Haskells named Mustang Days parade marshals

Two pillars of the community, Thales and Marilyn Haskell, have been named the honorary marshals of this year’s Mustang Days parade. The two will ride on a special float in the parade created for them by family members.

The Haskells have lived in the community since 1954, spending most of their 61-year marriage living in the town of Lovell. During those years, they helped grow two already established family businesses, Haskell Funeral Home and the Haskell Furniture store. They also spearheaded numerous community projects and were active participants in the community they loved. Thales was a town councilman, volunteer fireman and Mustang Days committee member for many years. Both were active in the Jaycees, where they rolled up their sleeves to create many of the town parks still enjoyed by families today. Marilyn, an artist and visionary, was involved in a movement to adorn downtown parks with murals, to decorate the streets with planted flower boxes and helped plan the Chamber of Commerce building.

Marilyn and Thales Haskell
Marilyn and Thales Haskell

The two grew up in a neighborhood in Provo within a few blocks of one another. She was from a small town in Canada. Though he was born in Salt Lake City, his family was originally from Lovell and moved back to town when he was around 11 years old. Though born only five days apart, baptized in the same building and attending the same schools for part of their childhood, they didn’t meet until college.
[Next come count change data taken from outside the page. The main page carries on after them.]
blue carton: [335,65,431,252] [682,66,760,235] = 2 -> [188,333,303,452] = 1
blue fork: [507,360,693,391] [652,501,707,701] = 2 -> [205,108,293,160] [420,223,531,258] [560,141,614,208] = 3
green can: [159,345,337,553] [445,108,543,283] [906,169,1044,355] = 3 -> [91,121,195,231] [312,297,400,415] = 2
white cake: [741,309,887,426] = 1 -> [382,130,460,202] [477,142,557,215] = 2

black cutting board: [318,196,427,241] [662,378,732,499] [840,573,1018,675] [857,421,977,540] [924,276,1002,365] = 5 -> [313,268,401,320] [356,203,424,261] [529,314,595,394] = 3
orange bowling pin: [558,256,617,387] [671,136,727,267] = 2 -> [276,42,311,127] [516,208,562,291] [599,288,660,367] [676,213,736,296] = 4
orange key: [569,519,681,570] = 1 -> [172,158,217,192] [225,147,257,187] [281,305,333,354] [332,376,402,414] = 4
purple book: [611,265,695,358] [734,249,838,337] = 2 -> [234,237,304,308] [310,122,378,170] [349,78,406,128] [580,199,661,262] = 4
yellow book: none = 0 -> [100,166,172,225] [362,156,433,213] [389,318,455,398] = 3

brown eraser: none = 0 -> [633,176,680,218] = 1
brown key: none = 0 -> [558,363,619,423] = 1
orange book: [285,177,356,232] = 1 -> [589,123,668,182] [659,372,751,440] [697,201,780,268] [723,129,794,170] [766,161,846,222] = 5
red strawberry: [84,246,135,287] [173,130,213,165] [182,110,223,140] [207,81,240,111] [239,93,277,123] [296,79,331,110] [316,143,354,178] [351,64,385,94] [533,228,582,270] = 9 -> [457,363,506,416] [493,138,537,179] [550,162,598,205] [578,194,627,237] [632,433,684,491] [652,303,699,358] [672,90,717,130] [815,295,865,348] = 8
After their marriage in 1954, the couple spent about nine months in Southern California where Thales earned his mortuary license. Thales said he could hardly wait to bring his bride back to Lovell, where the two made their home, raised their children and still live today.

Marilyn described her first impressions of Lovell.

“It was definitely smaller than Provo, but I had grown up in small towns before,” she said. “The town I grew up in Canada (McGrath, Alberta) was very small.”

Though new to the community, Marilyn embraced it.

“Lovell is the nicest place to live that you can live,” she said. “The people are so nice, the town is so nice. Everything you could ever want is right here and you can make any kind of life you want here really.”

Both agreed that the fact that they were active in the community enhanced their lives and increased their love for the place.

“People don’t realize sometimes that when you go to a town, you need to participate,” explained Marilyn. “I think more people would be happier if they participated more. That’s what we did and we’ve been very happy here.”

Thales agreed.

“At that point in time when we moved here there was quite a group of progressive young people living here and they were all around our age,” said Thales. “We wanted to make the town better. So many participated back then.

“The people and the energy were just marvelous back then. People wanted to make the place better and people just got right in and did the work. There was kind of an aggressiveness back then. People would see something that needed to get done and they’d get right in there and do it. It would be great to see that kind of community spirit again.”